Mama pushed for 15 minutes and birthed a beautiful baby boy right in the same bed she had made him in!!!  She reached down between her legs and grabbed her baby as soon as his shoulders were birthed, lifting him to her breast.  Her big tough-guy husband began weeping and gushing like a school-girl!   It was priceless!!!

After the usual "after birth routine" which involves a bunch of important stuff like bleeding, placenta, latching, cleaning, etc. we made our exit.  As we quietly took our leave,  four older siblings were climbing onto the bed with their Daddy and Mama to take turns holding their new baby brother.  What an absolute darling family!!

Monday, December 6, 2010

Memorial

Yesterday Speed & I attended the memorial service of a spectacular man, husband, father, friend, and follower of Jesus.  It was likely the best memorial service I've ever attended, if that can be said of such a sad occasion.

Ed had been sick for a long time, fighting cancer.  When his life ended, his family was with him, witnessing his transition from this life unto the next.  Their testimony of his passing was incredible and faith inspiring.

His family wore white to the memorial service!  I noticed that right off the bat and I was awestruck by their purposeful intent to celebrate Ed's passing.  This family knows beyond a shadow of a doubt that their father is cured of cancer and now hanging out with Jesus. Though they are sad and did not deny their feelings of utter loss, they are in celebration!
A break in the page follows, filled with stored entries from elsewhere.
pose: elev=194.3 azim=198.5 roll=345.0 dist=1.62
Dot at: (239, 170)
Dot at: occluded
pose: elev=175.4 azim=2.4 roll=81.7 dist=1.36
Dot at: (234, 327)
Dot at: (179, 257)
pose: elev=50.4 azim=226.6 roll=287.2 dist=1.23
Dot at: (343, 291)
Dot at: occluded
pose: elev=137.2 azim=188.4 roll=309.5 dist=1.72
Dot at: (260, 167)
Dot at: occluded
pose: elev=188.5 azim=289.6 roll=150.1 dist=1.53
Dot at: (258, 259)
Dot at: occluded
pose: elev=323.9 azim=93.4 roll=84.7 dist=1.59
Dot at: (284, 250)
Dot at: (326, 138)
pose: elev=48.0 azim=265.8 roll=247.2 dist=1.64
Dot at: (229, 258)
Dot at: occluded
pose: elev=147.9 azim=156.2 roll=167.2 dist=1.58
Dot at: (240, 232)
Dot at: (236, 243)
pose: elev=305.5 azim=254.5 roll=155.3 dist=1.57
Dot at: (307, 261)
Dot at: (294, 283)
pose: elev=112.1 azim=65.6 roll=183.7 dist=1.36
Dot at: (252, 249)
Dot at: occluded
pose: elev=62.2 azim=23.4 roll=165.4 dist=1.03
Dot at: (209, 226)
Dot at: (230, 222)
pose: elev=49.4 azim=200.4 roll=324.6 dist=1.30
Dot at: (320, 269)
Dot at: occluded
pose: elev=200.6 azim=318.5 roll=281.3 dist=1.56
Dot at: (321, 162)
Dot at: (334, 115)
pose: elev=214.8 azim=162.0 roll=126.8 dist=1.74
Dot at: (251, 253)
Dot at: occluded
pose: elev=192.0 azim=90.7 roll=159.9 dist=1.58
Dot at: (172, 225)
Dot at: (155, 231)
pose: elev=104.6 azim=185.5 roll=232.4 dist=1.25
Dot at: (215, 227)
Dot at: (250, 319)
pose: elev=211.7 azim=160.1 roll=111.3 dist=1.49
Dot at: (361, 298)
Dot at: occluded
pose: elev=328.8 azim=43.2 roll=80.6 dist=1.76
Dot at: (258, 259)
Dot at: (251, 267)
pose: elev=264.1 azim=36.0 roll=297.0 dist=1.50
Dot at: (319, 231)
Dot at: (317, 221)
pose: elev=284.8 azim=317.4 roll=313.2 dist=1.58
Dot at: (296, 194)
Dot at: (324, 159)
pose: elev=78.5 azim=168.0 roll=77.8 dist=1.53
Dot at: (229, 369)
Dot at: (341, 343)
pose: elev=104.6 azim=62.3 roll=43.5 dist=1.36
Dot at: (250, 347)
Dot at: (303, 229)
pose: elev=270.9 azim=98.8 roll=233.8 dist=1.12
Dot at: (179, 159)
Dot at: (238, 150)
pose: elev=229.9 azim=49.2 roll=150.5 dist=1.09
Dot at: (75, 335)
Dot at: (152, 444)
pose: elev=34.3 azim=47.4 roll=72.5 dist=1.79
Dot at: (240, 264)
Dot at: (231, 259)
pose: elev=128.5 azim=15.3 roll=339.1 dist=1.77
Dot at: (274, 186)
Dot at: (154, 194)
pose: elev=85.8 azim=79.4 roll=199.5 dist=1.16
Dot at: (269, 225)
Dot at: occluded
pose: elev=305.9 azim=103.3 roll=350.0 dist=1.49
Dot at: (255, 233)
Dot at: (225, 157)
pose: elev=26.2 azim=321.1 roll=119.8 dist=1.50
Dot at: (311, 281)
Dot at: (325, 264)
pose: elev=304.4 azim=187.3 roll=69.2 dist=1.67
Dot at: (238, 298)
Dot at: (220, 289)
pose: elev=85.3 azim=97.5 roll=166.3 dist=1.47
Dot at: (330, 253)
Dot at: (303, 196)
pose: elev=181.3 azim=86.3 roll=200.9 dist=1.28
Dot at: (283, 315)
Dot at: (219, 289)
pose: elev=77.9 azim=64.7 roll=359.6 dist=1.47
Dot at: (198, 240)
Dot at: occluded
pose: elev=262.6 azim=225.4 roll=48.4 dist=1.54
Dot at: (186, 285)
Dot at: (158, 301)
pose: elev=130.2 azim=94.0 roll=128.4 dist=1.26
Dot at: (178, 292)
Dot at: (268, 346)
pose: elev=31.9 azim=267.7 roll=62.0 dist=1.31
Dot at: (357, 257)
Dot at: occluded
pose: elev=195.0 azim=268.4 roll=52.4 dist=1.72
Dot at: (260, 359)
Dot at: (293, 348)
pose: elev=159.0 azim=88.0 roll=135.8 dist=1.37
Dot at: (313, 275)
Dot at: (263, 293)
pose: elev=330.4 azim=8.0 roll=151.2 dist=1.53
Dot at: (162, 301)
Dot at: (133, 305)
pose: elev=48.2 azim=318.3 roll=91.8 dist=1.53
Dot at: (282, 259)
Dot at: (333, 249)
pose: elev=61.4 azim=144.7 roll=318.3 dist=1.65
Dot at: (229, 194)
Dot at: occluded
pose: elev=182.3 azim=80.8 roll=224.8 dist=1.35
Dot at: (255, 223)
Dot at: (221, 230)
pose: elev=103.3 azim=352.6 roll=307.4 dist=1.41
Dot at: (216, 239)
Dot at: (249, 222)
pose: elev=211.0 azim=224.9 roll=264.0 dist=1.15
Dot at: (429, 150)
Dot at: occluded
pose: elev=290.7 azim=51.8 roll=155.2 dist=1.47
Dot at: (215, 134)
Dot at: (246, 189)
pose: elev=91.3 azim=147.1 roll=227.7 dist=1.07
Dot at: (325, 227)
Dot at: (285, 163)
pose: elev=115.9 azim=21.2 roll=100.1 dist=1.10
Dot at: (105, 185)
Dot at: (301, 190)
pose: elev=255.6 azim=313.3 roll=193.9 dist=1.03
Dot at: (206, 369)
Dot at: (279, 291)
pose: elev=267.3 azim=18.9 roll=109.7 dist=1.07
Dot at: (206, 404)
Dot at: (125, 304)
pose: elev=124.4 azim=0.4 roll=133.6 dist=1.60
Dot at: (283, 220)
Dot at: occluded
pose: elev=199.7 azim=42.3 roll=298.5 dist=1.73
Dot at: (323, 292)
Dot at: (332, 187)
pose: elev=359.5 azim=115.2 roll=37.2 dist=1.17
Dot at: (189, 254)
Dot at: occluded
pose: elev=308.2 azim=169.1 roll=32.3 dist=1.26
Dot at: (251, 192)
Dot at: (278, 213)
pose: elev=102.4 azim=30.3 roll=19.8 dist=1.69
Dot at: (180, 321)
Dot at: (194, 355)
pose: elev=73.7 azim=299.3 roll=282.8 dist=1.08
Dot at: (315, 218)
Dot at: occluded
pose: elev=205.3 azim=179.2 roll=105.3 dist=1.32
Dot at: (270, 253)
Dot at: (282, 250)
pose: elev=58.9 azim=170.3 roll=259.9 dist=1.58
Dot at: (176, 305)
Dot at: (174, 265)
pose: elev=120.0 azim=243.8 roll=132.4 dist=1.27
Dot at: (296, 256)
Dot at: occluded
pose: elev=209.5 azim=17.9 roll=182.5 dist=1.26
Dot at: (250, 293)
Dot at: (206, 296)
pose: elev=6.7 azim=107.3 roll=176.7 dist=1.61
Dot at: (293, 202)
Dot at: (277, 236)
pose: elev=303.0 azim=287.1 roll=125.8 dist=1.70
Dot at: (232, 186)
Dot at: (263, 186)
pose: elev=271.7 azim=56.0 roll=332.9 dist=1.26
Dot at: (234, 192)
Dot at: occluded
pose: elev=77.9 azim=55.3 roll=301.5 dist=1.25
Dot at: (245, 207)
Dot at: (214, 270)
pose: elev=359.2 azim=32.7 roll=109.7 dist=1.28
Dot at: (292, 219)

Each of his children (he has 4) and their spouses spoke with heartfelt sentiment about their father and what an impact he'd made on their lives as well as many many others.  It left Speed & I to ponder on our way home, "Whose life are we impacting?"  "Are we making a difference?"  "Are we living our lives the way that Jesus would have us live it?" "Will our children and grandchildren say we passed the torch, the mantel, the legacy of Christ onto them?"